The 60/40 rule is a simple approach that helps S corporation owners determine a reasonable salary for themselves. Using this formula, they divide their business income into two parts, with 60% designated as salary and 40% paid as shareholder distributions.

Will an S Corp save me money? ›

Organizing a business as an S-corporation can help you avoid higher self-employment taxes by classifying some income as salary and some as a distribution. That way, you will only owe self-employment taxes on the salary portion.

Why would someone use an LLC instead of a S corporation? ›

Choosing a California LLC or S Corp

An LLC will be less expensive and simpler to set up. It will also be easier to maintain and to keep in compliance with the law. On the other hand, S Corps are more logical in some cases.

What is the best state for S Corp? ›

Wyoming: Like Nevada, Wyoming offers no state corporate tax, franchise tax, or personal income tax and is known for its business-friendly environment. It also provides strong asset protection benefits and privacy for business owners. South Dakota: South Dakota is gaining popularity for its favorable tax climate.

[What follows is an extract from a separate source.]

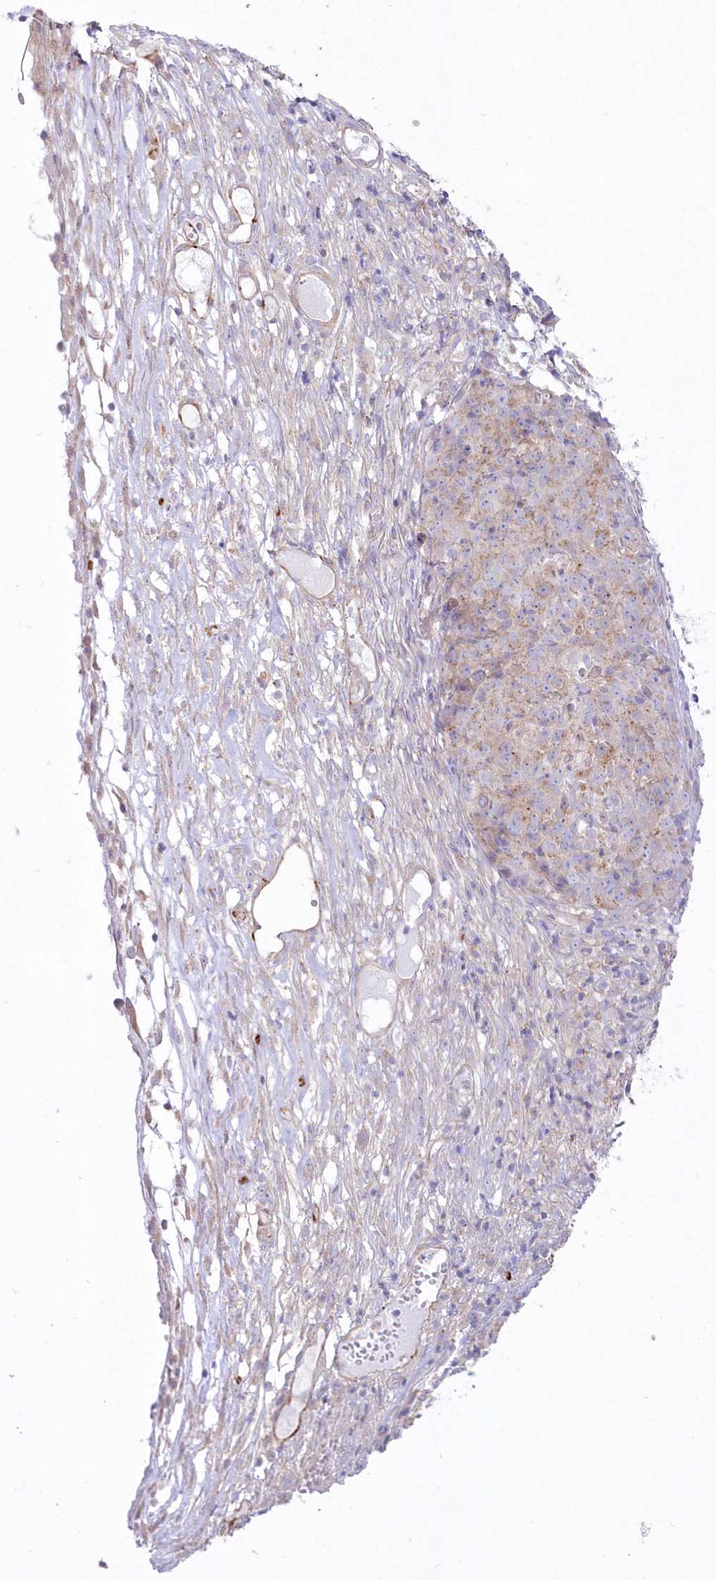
{"staining": {"intensity": "weak", "quantity": "25%-75%", "location": "cytoplasmic/membranous"}, "tissue": "ovarian cancer", "cell_type": "Tumor cells", "image_type": "cancer", "snomed": [{"axis": "morphology", "description": "Carcinoma, endometroid"}, {"axis": "topography", "description": "Ovary"}], "caption": "Ovarian endometroid carcinoma stained with a brown dye displays weak cytoplasmic/membranous positive expression in about 25%-75% of tumor cells.", "gene": "ZNF843", "patient": {"sex": "female", "age": 42}}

Why would an S corp own an LLC? ›

Qualifying for Specific Tax Breaks

In some circumstances, an S corp owning a separate LLC can help the business qualify for certain tax breaks (beyond reducing self-employment taxes).

Why should I change my LLC to S corp? ›

A major reason for choosing S corp. taxation is to save money on self-employment taxes. If an LLC is taxed like a sole proprietorship or partnership, owners are self-employed, and they pay Social Security and Medicare taxes on all business profits, up to federal limits.

Am I personally liable for the debt of a S corporation? ›

The owners of LLCs and S corporations are not personally responsible for business debts and liabilities. Instead, the LLC or the S corp, as the owner of the business, is responsible for its debts and liabilities.

Can a single member LLC be an S corp? ›

The default federal tax status for a single-member limited liability company (SMLLC) is disregarded entity. However, the owner of an SMLLC can elect to have the business taxed as either a traditional C corporation or as an S corporation. An S corporation is a special type of small, closely-held corporation.